George Lim's God may dictate other things, but his self-righteous stridency is the same.

* * * * *

How was his name familiar to me? From a letter that the Straits Times published on 15 July 2003 [1].

That letter opens with a tremendous bombast: "I am a heterosexual man, married to a heterosexual woman and we have four heterosexual children. We believe that the right upbringing by parents will prevent improper and deviant future behaviours."

"We also believe in a God who loves both the heterosexual and the gay, but He hates the sin of immorality."

He objected to the civil service employing gay people. "[Is] there no more right or wrong regarding the hiring of gays to help govern the country?"

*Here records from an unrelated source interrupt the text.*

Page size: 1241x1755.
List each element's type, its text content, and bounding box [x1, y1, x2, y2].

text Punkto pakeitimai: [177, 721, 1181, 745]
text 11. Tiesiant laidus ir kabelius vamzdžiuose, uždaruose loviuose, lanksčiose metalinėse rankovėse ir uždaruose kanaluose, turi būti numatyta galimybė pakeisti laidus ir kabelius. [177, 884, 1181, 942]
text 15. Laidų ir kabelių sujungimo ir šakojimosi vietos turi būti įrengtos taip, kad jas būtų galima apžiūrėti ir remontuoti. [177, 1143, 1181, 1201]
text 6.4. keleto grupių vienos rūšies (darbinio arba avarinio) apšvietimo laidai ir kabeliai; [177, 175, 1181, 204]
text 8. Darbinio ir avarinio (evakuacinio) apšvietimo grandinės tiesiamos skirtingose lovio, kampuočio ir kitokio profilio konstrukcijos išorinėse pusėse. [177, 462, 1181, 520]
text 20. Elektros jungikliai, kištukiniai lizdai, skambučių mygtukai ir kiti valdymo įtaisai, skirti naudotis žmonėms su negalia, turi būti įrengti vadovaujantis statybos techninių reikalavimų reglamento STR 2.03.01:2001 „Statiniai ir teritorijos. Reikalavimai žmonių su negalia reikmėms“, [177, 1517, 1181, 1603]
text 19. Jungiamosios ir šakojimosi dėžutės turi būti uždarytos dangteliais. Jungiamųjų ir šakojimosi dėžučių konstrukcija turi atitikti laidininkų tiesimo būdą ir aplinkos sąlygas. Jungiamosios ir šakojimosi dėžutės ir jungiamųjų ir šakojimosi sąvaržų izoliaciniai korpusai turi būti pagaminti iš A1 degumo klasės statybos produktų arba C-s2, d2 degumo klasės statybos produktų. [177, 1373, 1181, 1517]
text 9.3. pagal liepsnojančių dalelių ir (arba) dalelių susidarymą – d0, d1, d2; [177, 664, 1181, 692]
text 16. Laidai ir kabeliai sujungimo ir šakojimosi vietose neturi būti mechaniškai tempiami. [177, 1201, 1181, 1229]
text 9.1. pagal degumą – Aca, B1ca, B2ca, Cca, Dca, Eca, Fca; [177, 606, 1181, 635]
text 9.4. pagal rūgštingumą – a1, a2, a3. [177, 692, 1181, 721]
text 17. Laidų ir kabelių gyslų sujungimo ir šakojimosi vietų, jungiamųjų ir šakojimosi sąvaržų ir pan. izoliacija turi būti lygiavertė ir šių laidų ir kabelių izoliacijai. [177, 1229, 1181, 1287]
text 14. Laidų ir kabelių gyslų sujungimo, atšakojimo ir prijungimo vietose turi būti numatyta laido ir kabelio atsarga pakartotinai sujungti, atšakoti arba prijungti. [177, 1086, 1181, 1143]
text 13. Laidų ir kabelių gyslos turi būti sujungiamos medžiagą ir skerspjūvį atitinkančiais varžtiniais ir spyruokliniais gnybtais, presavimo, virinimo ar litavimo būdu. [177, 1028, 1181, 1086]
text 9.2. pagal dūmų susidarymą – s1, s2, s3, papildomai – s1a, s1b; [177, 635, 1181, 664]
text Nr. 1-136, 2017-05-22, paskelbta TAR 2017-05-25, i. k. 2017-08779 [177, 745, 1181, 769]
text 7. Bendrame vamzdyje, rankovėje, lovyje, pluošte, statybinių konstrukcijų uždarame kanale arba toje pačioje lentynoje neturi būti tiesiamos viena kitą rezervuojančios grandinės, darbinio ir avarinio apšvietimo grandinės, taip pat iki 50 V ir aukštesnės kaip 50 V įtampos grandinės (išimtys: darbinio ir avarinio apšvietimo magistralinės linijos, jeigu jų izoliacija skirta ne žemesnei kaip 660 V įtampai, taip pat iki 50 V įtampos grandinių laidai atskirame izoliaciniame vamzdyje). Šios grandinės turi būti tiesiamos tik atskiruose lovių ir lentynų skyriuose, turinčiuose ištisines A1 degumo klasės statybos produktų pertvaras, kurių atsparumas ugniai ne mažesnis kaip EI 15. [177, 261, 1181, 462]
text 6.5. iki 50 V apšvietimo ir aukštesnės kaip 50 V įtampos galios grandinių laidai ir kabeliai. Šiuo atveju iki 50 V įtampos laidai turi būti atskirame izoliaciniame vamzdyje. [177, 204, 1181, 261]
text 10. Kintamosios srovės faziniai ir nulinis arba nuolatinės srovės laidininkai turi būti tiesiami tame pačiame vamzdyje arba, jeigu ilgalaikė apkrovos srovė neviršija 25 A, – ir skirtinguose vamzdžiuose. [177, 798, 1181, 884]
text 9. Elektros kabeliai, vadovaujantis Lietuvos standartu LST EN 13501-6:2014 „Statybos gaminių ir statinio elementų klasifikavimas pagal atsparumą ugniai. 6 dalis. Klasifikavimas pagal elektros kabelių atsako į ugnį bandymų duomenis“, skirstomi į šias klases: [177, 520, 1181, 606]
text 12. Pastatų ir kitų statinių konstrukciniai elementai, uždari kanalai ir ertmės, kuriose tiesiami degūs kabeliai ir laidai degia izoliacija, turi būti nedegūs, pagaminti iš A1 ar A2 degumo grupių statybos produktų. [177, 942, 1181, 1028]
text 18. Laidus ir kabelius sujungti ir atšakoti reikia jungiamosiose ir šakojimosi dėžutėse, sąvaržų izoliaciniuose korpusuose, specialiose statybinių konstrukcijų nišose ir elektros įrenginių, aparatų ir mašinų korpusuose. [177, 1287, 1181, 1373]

In case people thought that being practical was a virtue, he wrote, "There is no greyness between white and black. White is white, and black is black. There is no relativity in morality. Morality is absolute."

Taliban!

Every time sometime raises the question of why the government continues to criminalise and discriminate against gay citizens, e.g. through heavy censorship and bans, the government kowtows to people such as George Lim.

"Singaporeans are conservative," says this minister or other. Conservative? Raving mad may be a better description.

© Yawning Bread 


 

Footnotes

  1. The full text of that letter can be seen in Letters in the Straits Times (15 July 2003).